When Streaming Is Overkill

  • Daily or hourly reporting pipelines built on Kafka “because it is real-time.”

  • Teams burning engineering hours debugging offsets, lag, and exactly-once semantics for data that could have been processed every 15 minutes in a batch job.

  • Costs ballooning from always-on clusters and high-throughput message brokers — for data that did not need millisecond delivery.

The Batch Alternative

For the majority of analytics and ML workflows, batch or micro-batch pipelines are simpler, cheaper, and more reliable:

  • ETL jobs: running hourly or daily is enough for most cases.

  • Model training: retraining weekly or daily does not benefit from real-time data.

  • Dashboards – refreshing every 15 minutes feels real-time to most stakeholders.

Modern platforms (like Databricks with Delta Live Tables, Azure Synapse pipelines, Airflow, etc.) make batch pipelines robust and scalable without the operational overhead of streaming.
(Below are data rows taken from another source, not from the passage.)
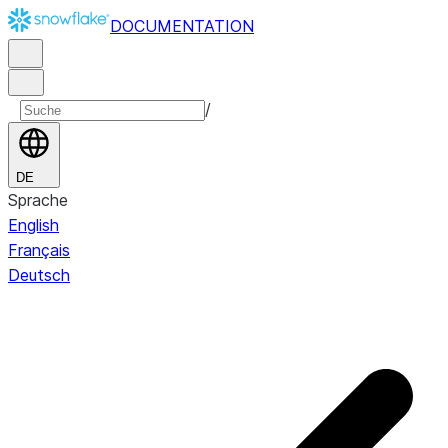
DOCUMENTATION
/
DE
Sprache
English
Français
Deutsch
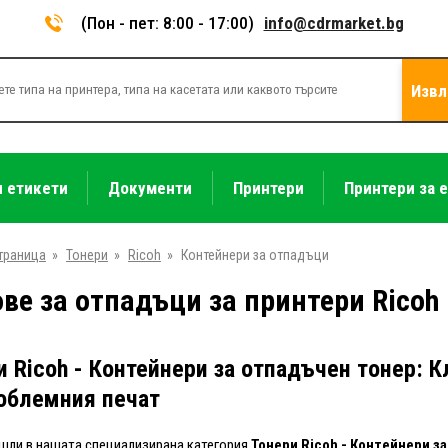
(Пон - пет: 8:00 - 17:00)
info@cdrmarket.bg
Извл
и етикети
Документи
Принтери
Принтери за 
траница
»
Тонери
»
Ricoh
»
Контейнери за отпадъци
ве за отпадъци за принтери Ricoh
и Ricoh - Контейнери за отпадъчен тонер: 
облемния печат
ли в нашата специализирана категория
Тонери Ricoh - Контейнери з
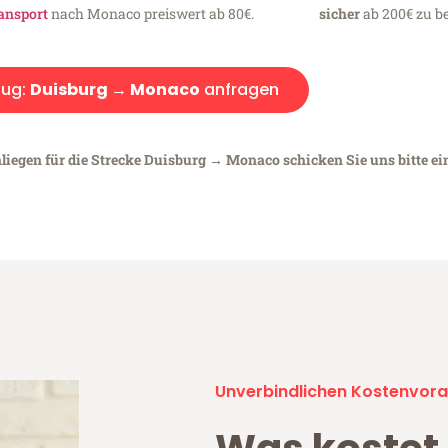
ansport
nach Monaco preiswert ab 80€.
sicher
ab 200€ zu be
ug:
Duisburg → Monaco
anfragen
nliegen für die Strecke Duisburg → Monaco schicken Sie uns bitte e
Unverbindlichen Kostenvora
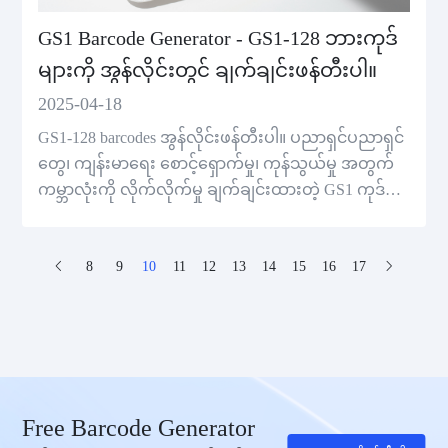
GS1 Barcode Generator - GS1-128 ဘားကုဒ်
များကို အွန်လိုင်းတွင် ချက်ချင်းဖန်တီးပါ။
2025-04-18
GS1-128 barcodes အွန်လိုင်းဖန်တီးပါ။ ပညာရှင်ပညာရှင်
တွေ၊ ကျန်းမာရေး စောင့်ရှောက်မှု၊ ကုန်သွယ်မှု အတွက်
ကမ္ဘာလုံးကို လိုက်လိုက်မှု ချက်ချင်းထားတဲ့ GS1 ကုဒ်
တွေကို ဖန်တီးပါ။
8
9
10
11
12
13
14
15
16
17
Free Barcode Generator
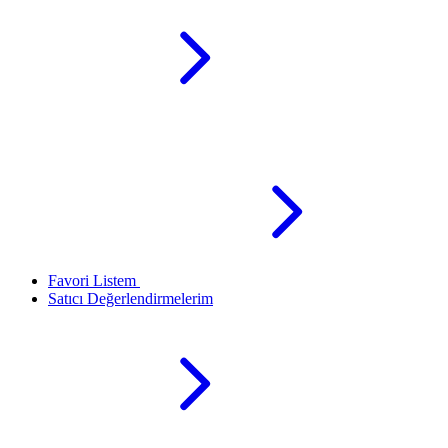
Favori Listem
Satıcı Değerlendirmelerim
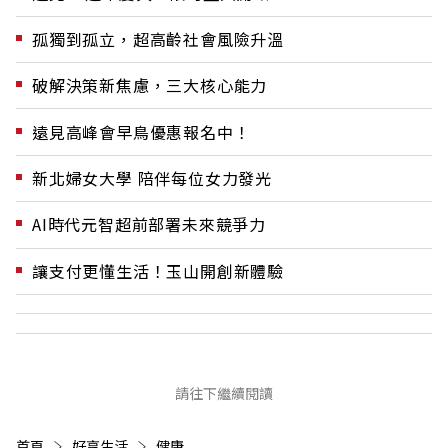
孤獨到孤立，超高齡社會風險升溫
破解決策新焦慮，三大核心能力
遠見高峰會早鳥優惠報名中！
新北婦女大學 陪伴每位女力發光
AI時代元智超前部署未來競爭力
讓支付更懂生活！玉山開創新體驗
請往下繼續閱讀
首頁
好享生活
健康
The Hidden Costs of Streaming

Building streaming systems is not free and easy:

  • Operational overhead: monitoring lag, offsets, consumer groups.
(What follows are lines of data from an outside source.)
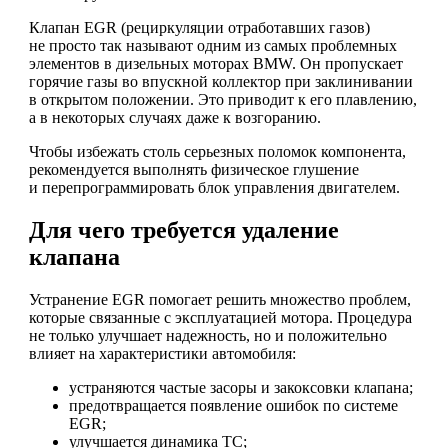
Клапан EGR (рециркуляции отработавших газов)
не просто так называют одним из самых проблемных
элементов в дизельных моторах BMW. Он пропускает
горячие газы во впускной коллектор при заклинивании
в открытом положении. Это приводит к его плавлению,
а в некоторых случаях даже к возгоранию.
Чтобы избежать столь серьезных поломок компонента,
рекомендуется выполнять физическое глушение
и перепрограммировать блок управления двигателем.
Для чего требуется удаление
клапана
Устранение EGR помогает решить множество проблем,
которые связанные с эксплуатацией мотора. Процедура
не только улучшает надежность, но и положительно
влияет на характеристики автомобиля:
устраняются частые засоры и закоксовки клапана;
предотвращается появление ошибок по системе
EGR;
улучшается динамика ТС;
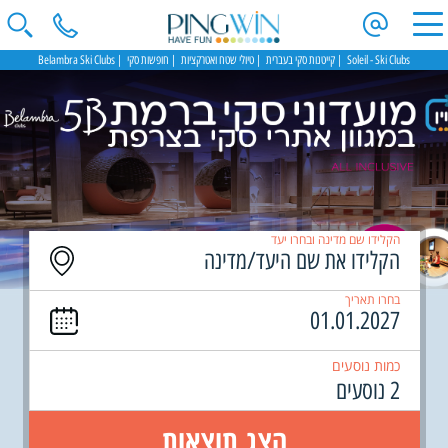
Soleil - Ski Clubs
קייטנות סקי בעברית
טיולי שטח ואטרקציות
חופשות סקי
Belambra Ski Clubs
הקלידו שם מדינה ובחרו יעד
בחרו תאריך
כמות נוסעים
2 נוסעים
הצג תוצאות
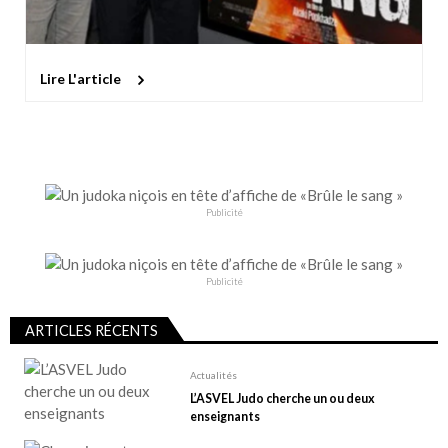
Lire L'article
Publicité
Publicité
ARTICLES RÉCENTS
Actualités
L’ASVEL Judo cherche un ou deux
enseignants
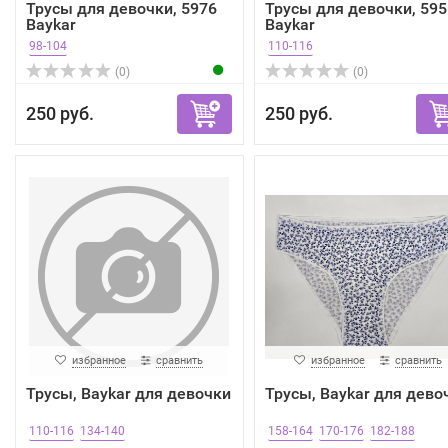
Трусы для девочки, 5976
Трусы для девочки, 595
Baykar
Baykar
98-104
110-116
(0)
(0)
250 руб.
250 руб.
избранное
сравнить
избранное
сравнить
Трусы, Baykar для девочки
Трусы, Baykar для дево
110-116
134-140
158-164
170-176
182-188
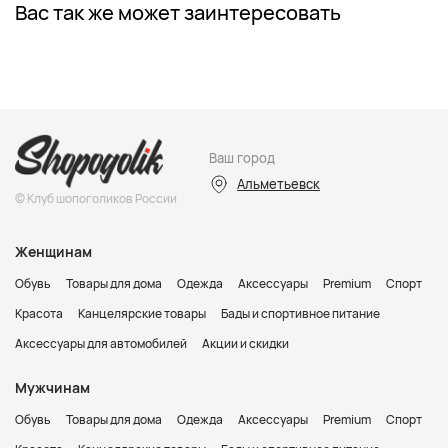
Вас так же может заинтересовать
Ваш город
Альметьевск
© Клуб шопоголиков России
Женщинам
Обувь
Товары для дома
Одежда
Аксессуары
Premium
Спорт
Красота
Канцелярские товары
Бады и спортивное питание
Аксессуары для автомобилей
Акции и скидки
Мужчинам
Обувь
Товары для дома
Одежда
Аксессуары
Premium
Спорт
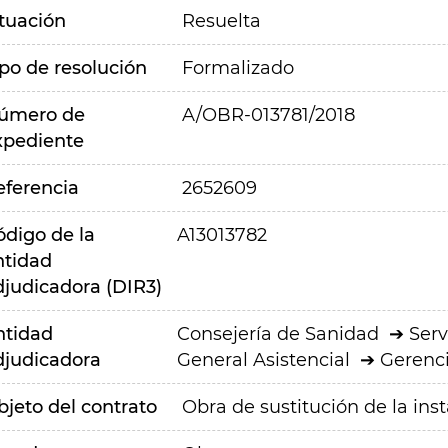
ituación
Resuelta
ipo de resolución
Formalizado
úmero de
A/OBR-013781/2018
xpediente
eferencia
2652609
ódigo de la
A13013782
ntidad
djudicadora (DIR3)
ntidad
Consejería de Sanidad
Serv
djudicadora
General Asistencial
Gerenci
bjeto del contrato
Obra de sustitución de la inst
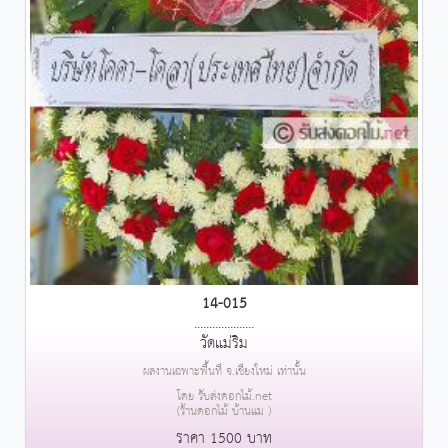
14-015
....................
วัดแม่ริม
ผลงานเฉพาะพื้นที่ จ.เชียงใหม่ เท่านั้น
โดย รับส่งดอกไม้.net
(ร้านดอกไม้ บ้านแม )
ราคา 1500 บาท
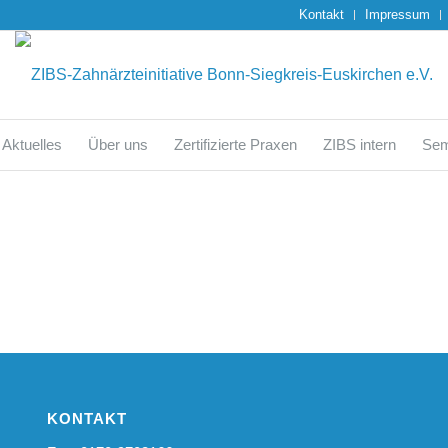
Kontakt
Impressum
Aktuelles
Über uns
Zertifizierte Praxen
ZIBS intern
Sem
KONTAKT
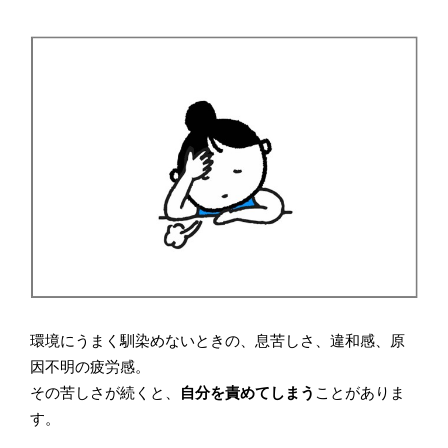
環境にうまく馴染めないときの、息苦しさ、違和感、原
因不明の疲労感。
その苦しさが続くと、
自分を責めてしまう
ことがありま
す。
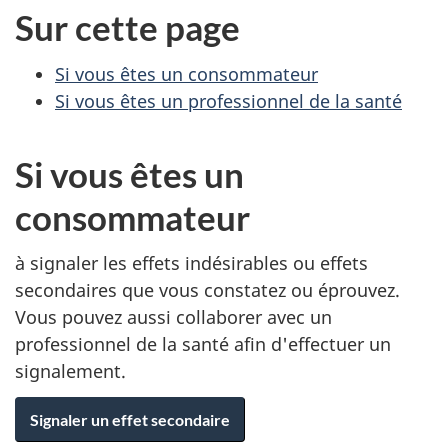
Sur cette page
Si vous êtes un consommateur
Si vous êtes un professionnel de la santé
Si vous êtes un
consommateur
à signaler les effets indésirables ou effets
secondaires que vous constatez ou éprouvez.
Vous pouvez aussi collaborer avec un
professionnel de la santé afin d'effectuer un
signalement.
Signaler un effet secondaire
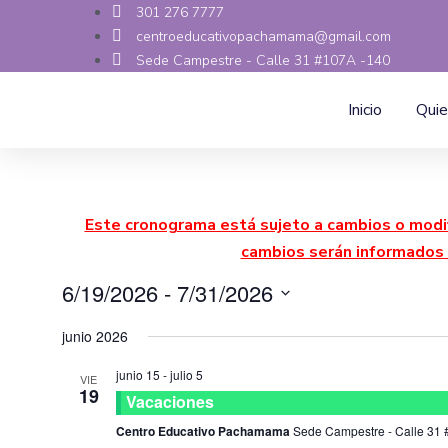
301 276 7777
centroeducativopachamama@gmail.com
Sede Campestre - Calle 31 #107A -140
Inicio
Qui
Este cronograma está sujeto a cambios o modif
cambios serán informados 
6/19/2026
 - 
7/31/2026
Seleccionar
fecha.
junio 2026
junio 15
-
julio 5
VIE
19
Vacaciones
Centro Educativo Pachamama
Sede Campestre - Calle 31 #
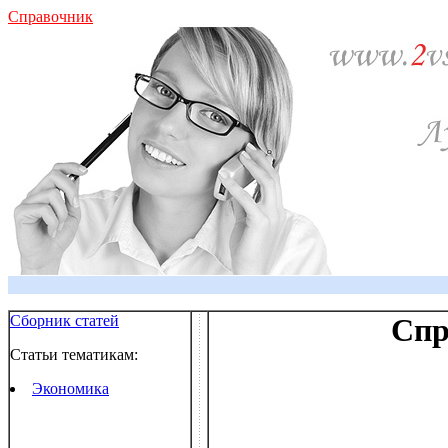
Справочник
Сборник статей
Спр
Статьи тематикам:
Экономика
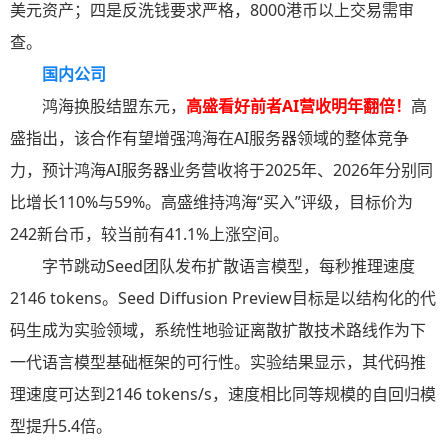
美元资产；四是反洗钱要求严格，8000港币以上交易需审
查。
国内公司
鸿海换股结盟东元，
高盛看好前者AI营收明年翻倍！
高
盛指出，该合作有望增强鸿海在AI服务器领域的整体竞争
力，预计鸿海AI服务器业务营收将于2025年、2026年分别同
比增长110%与59%。高盛维持鸿海“买入”评级，目标价为
242新台币，较当前有41.1%上涨空间。
字节跳动Seed团队发布扩散语言模型，每秒推理速度
2146 tokens。Seed Diffusion Preview目标是以结构化的代
码生成为实验领域，系统性地验证离散扩散技术路线作为下
一代语言模型基础框架的可行性。实验结果显示，其代码推
理速度可达到2146 tokens/s，速度相比同等规模的自回归模
型提升5.4倍。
  • Complexity: exactly-once delivery, late-arriving events, schema evolution.

  • Cost: brokers, always-on compute, storage of raw + processed streams.

Unless there’s a clear business case for <1 minute latency, the overhead usually outweighs the benefit.

Final Thoughts

Streaming is really powerful when done right and used in correct context. But for most data teams, the value comes from reliable, maintainable pipelines that deliver data when the business actually needs it.